Article intéressant qui pose de bonnes questions.
Notamment la dénazification de l’Allemagne qui a été un mythe : l’Allemagne n’a pas été dénazifiée.
Un exemple parmis tant d’autres fut celui de la réception par l’Allemagne du film d’Alain Resnais « Nuit et brouillard » sur les camps. La réhabilitation rapide de Heidegger, bien entendu le recyclage des scientifiques nazis au service des USA, et aujourd’hui la direction de l’EU confiée à une femme issue d’une des hautes familles de la bourgeoisie nazie.
Quelques hauts responsables ont été sacrifiés sur l’autel d’un simulacre, mais rien de plus.
Il faut voir le film de Claude Lanzmann, Shoah, pour le constater. Les bourreaux sont assis confortablement dans leurs fauteuils, tranquilles, blaguant sur le passé, tandis que les victimes ont encore en elles le poids énorme de ce qu’elles ont vécu.
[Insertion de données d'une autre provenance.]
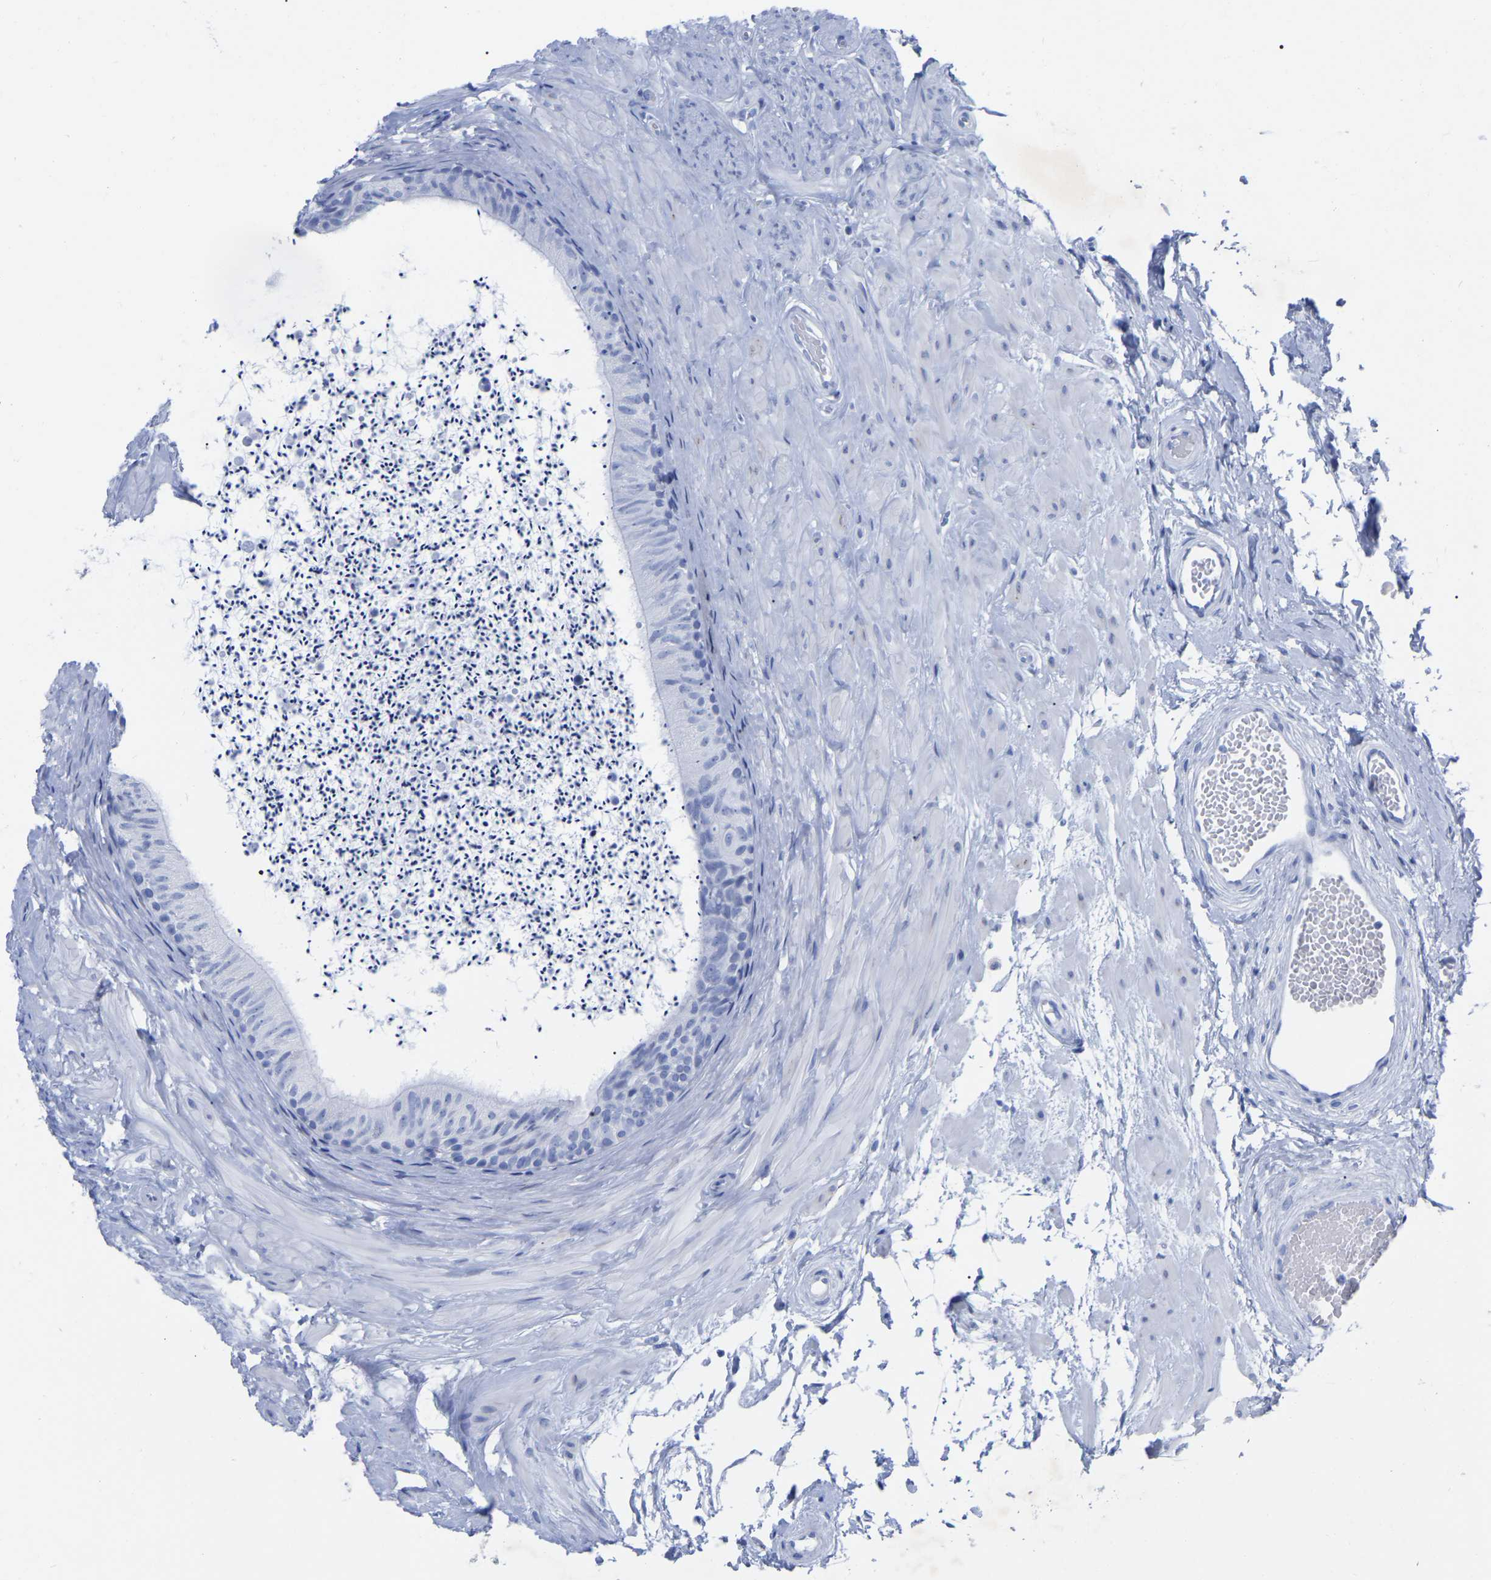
{"staining": {"intensity": "negative", "quantity": "none", "location": "none"}, "tissue": "epididymis", "cell_type": "Glandular cells", "image_type": "normal", "snomed": [{"axis": "morphology", "description": "Normal tissue, NOS"}, {"axis": "topography", "description": "Epididymis"}], "caption": "An immunohistochemistry (IHC) histopathology image of benign epididymis is shown. There is no staining in glandular cells of epididymis.", "gene": "HAPLN1", "patient": {"sex": "male", "age": 56}}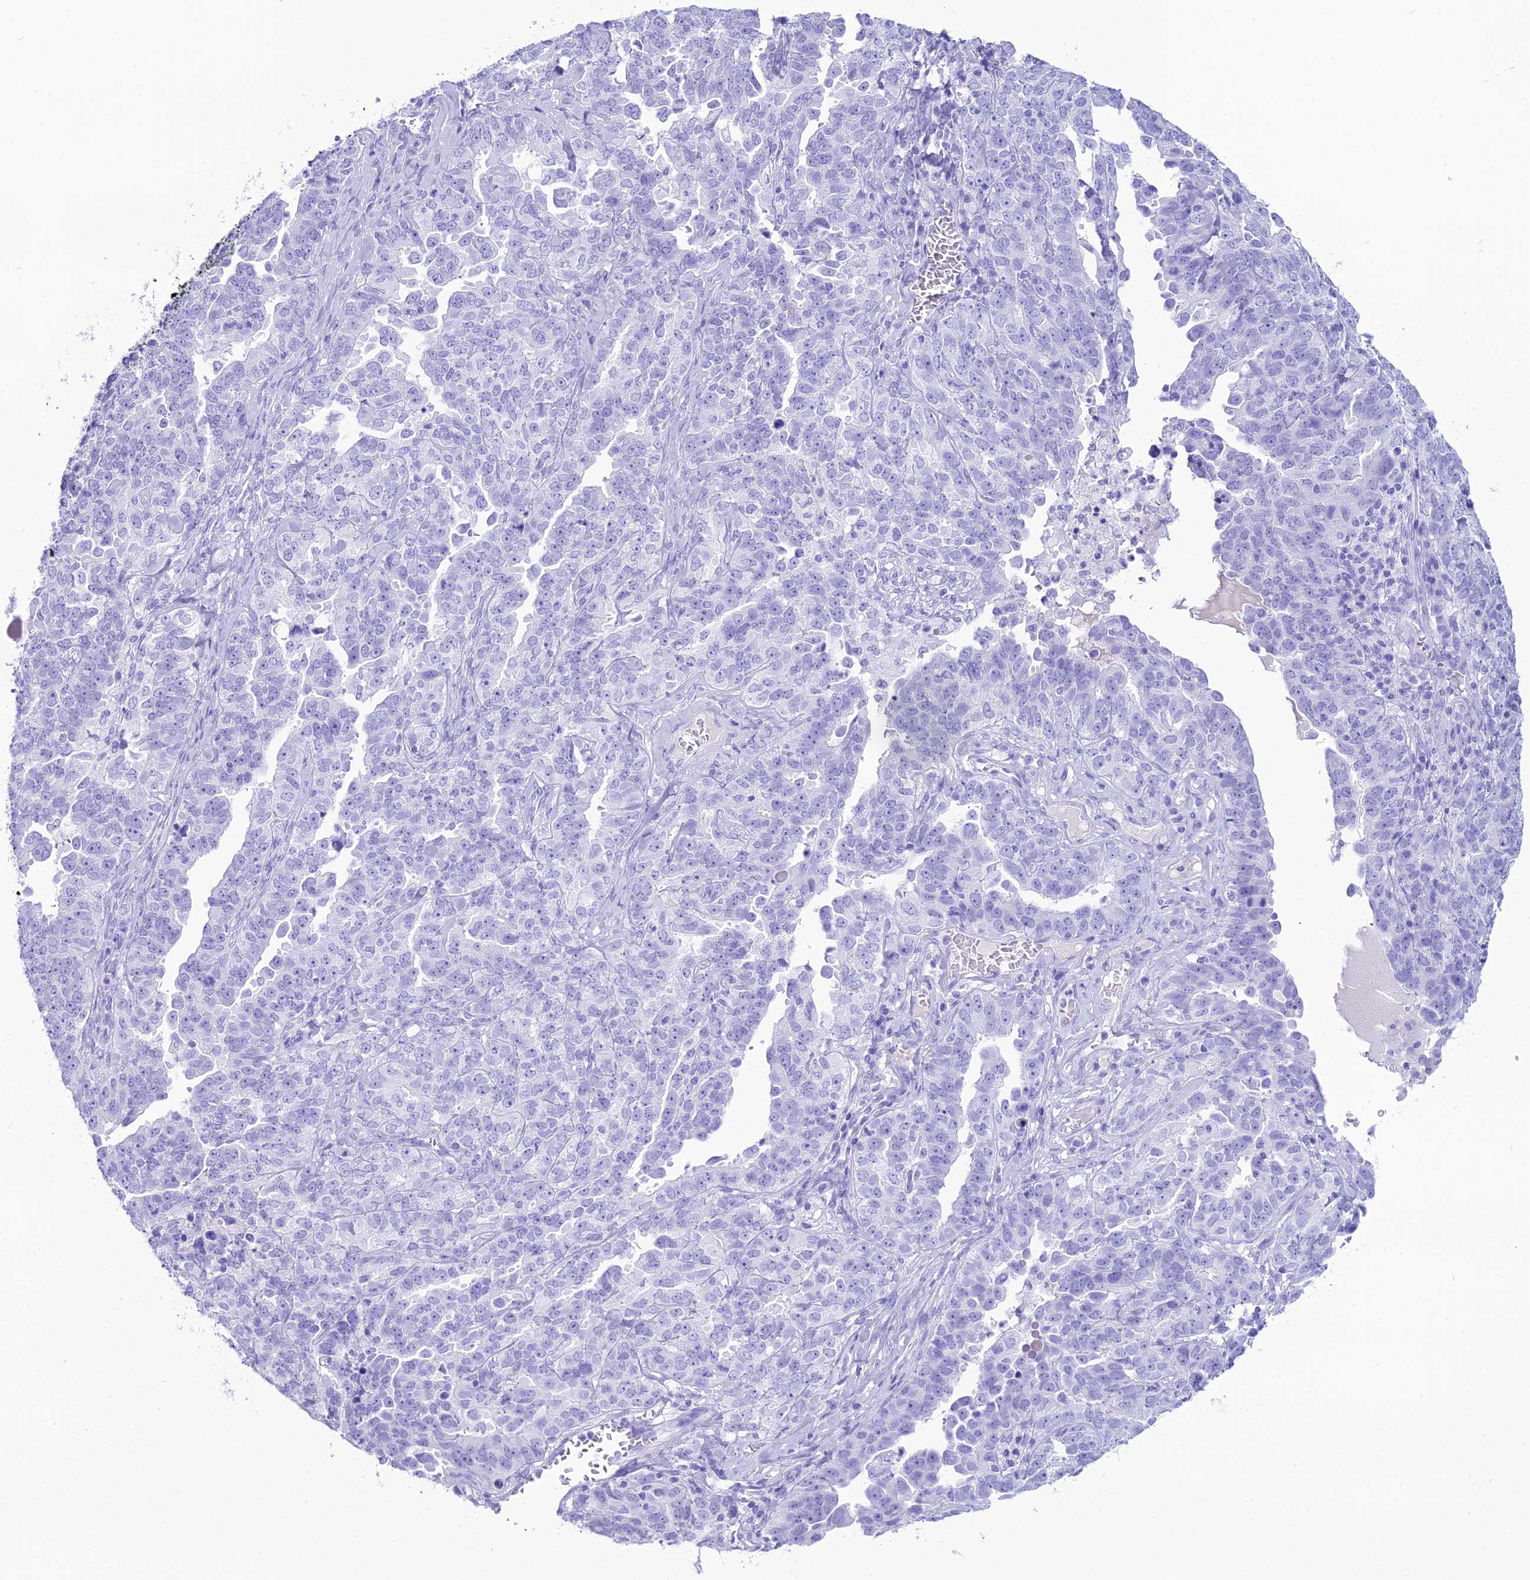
{"staining": {"intensity": "negative", "quantity": "none", "location": "none"}, "tissue": "ovarian cancer", "cell_type": "Tumor cells", "image_type": "cancer", "snomed": [{"axis": "morphology", "description": "Carcinoma, endometroid"}, {"axis": "topography", "description": "Ovary"}], "caption": "This is an immunohistochemistry (IHC) image of human ovarian cancer (endometroid carcinoma). There is no expression in tumor cells.", "gene": "PNMA5", "patient": {"sex": "female", "age": 62}}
La justice n’a pas été faite, et je pense sincèrement que c’est une tragédie qui se renouvelle, car la situation se retourne avec Israël qui recommence la même barbarie sur les Palestiniens. Lorsque la justice n’a pas été faite, l’histoire se retourne comme un ruban de Möbius.
Quant à l’esthétique, c’est une esthétique de la force, de la manipulation, de la certitude, de la musique qui accompagne et renforce l’immage, de l’identification avec le héros, à l’opposé de la distanciation brechtienne, de la demi-teinte, de la poésie de l’incertain. C’est une esthétique, que l’on peut décrire comme fasciste, et qui a plu à Hollywood, et pour ma part j’y vois un signe, parmi d’autres, de la solution de continuité entre le régime nazi de l’Allemagne et le régime planétaire hégémonique des USA. Il n’y a donc pas de hasard de la collusion de cette réalisatrice avec ce régime.
C’est comme avec Heidegger. Je n’avais aucun préalable entre l’hypothèse d’une erreur de sa part et une adhésion consciente. Je me posait la question de l’aveuglement venant d’un intellectuel qui sa philosophie devrait éclairer. Mais lorsque j’ai lu Être et temps, j’ai découvert une philosophie élitiste, qui cherche la pureté, basée sur l’angoisse de la mort et considère impurs eux qui sont dans le dévalement du nous-on, qui ne portent pas le flambeau de leurs ancêtres et ne sont pas résolus par la conscience de la mort. Ceux qui n’ont pas de sol fixe, autrement dit dans son vocabulaire, les juifs et ceux qui ne sont pas porteurs d’un destin. Il ne s’était pas tourné vers Hitler par erreur, mais c’était Hitler qui portait l’utopie en réalisation de sa philosophie (Des « Carnets noirs » ont été publiés où ces affirmations sont écrites bien après l’effondrement du régime).
Hannah Arendt a aidé à sa réhabilitation, mais avait peut-être été éblouie par son aura et partageait avec lui un certain élitisme.
Tout cela pour dire que la version « personne innocente qui a colaboré par erreur » me semble rapide. Il me paraît invraissemblable d’être aux côtés d’un tel monstre sans en partager la monstruosité.
On peut se poser la même question entre Franco et Salvador Dali, sauf que pour le coup son esthétique n’était justement pas celle de la certitude, mais du surréalisme. C’est une autre énigme (Avida Dollars ?).
Cela ne remet pas en cause la qualité de votre article, qui ouvre un débat.